Plus de 50 millions d’Éthiopiens sont appelés aux urnes ce lundi pour des élections législatives décisives dans un pays encore marqué par les séquelles des conflits armés, les tensions communautaires et une opposition fragmentée. Un scrutin à fort enjeu politique, même si peu d’observateurs s’attendent à un bouleversement du paysage institutionnel.
En Éthiopie, le Premier ministre n’est pas élu au suffrage universel direct. Les députés choisis à l’issue de ce vote auront la responsabilité de désigner le futur chef du gouvernement. Une majorité parlementaire du Parti de la Prospérité, formation dirigée par le Premier ministre sortant, Abiy Ahmed, ouvrirait ainsi la voie à un nouveau mandat pour celui qui dirige le pays depuis 2018.
Arrivé au pouvoir dans un climat d’espoir après plusieurs années de contestation politique, Abiy Ahmed avait initialement incarné une promesse de réformes et d’ouverture. Son rapprochement avec l’Érythrée lui avait valu une reconnaissance internationale, avant que son mandat ne soit progressivement rattrapé par des crises sécuritaires et des critiques sur le rétrécissement de l’espace politique.
Une opposition divisée face à un pouvoir largement favori
Le scrutin se déroule dans un contexte où l’opposition peine à apparaître comme une alternative crédible face au pouvoir. Minée par des rivalités internes, des fractures politiques et des tensions identitaires, elle aborde ces élections en ordre dispersé.

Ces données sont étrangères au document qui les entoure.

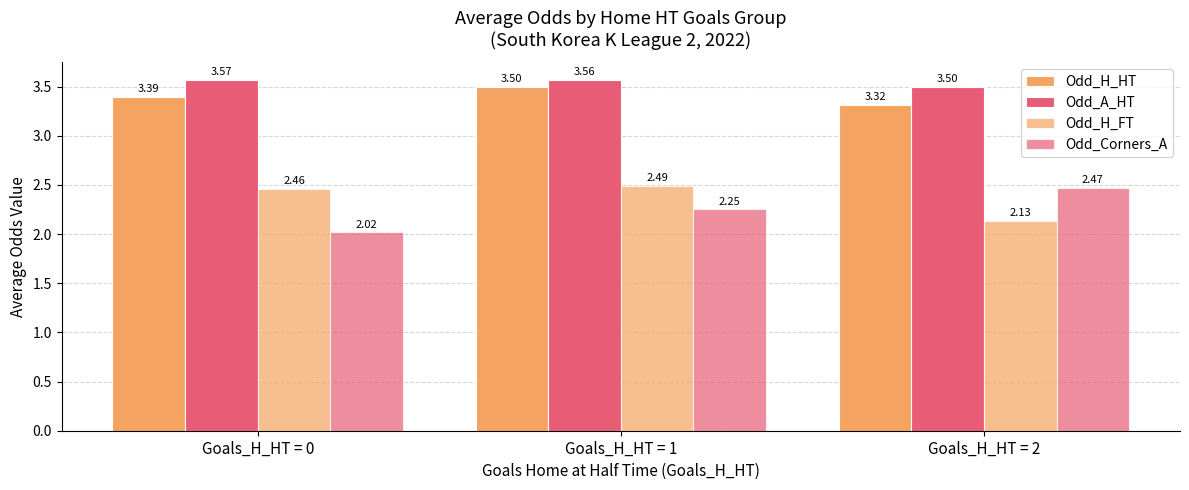

Is the value of Odd_H_HT at Goals_H_HT = 2 greater than the value of Odd_A_HT at Goals_H_HT = 0?

No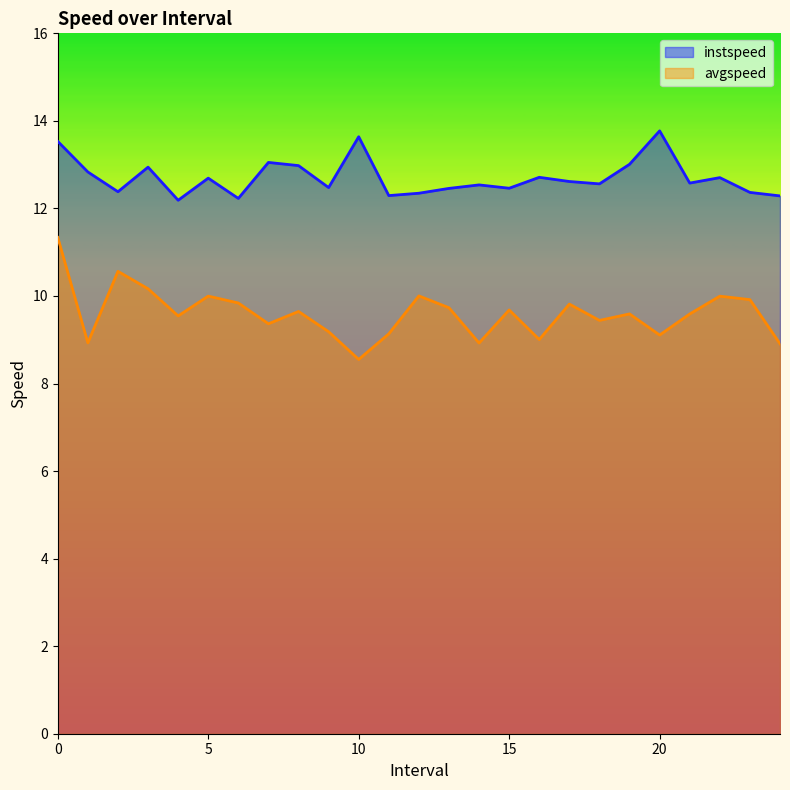

Rank the series at 9.0 from lowest to highest value.

avgspeed, instspeed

Lors des précédentes législatives organisées en 2021, le parti au pouvoir avait largement dominé le Parlement, remportant l’écrasante majorité des sièges. Cette avance politique nourrit aujourd’hui les pronostics en faveur d’une reconduction du camp d’Abiy Ahmed.
Pour plusieurs analystes, ce scrutin pourrait compter parmi les moins compétitifs depuis l’introduction du multipartisme en Éthiopie au début des années 1990.
Le poids des conflits dans un pays encore fragilisé
Au-delà des enjeux électoraux, ces législatives se tiennent dans un pays toujours traversé par de fortes tensions.
Dans le nord, la région du Tigré peine à se relever de la guerre qui a opposé, entre 2020 et 2022, les forces fédérales aux rebelles tigréens. Le conflit a laissé un lourd bilan humain et humanitaire, tandis qu’aucune élection n’est organisée dans certaines zones de cette partie du pays.
D’autres régions, notamment l’Oromia et l’Amhara, restent également confrontées à des épisodes de violences armées, alimentant un climat sécuritaire fragile au moment du vote.
Un scrutin observé, sans mission européenne
Le déroulement du scrutin est suivi par des observateurs de l’Union africaine et de l’Autorité intergouvernementale pour le développement (IGAD), basée dans la capitale éthiopienne, Addis-Abeba.
L’Union européenne, en revanche, n’a pas déployé de mission d’observation électorale, les autorités éthiopiennes n’ayant pas donné suite à une proposition en ce sens.
Les résultats du scrutin sont attendus dans une dizaine de jours, à l’issue d’un vote dont l’enjeu dépasse la seule compétition politique : celui de mesurer, aussi, l’état d’un pays toujours en quête de stabilité après plusieurs années de turbulences.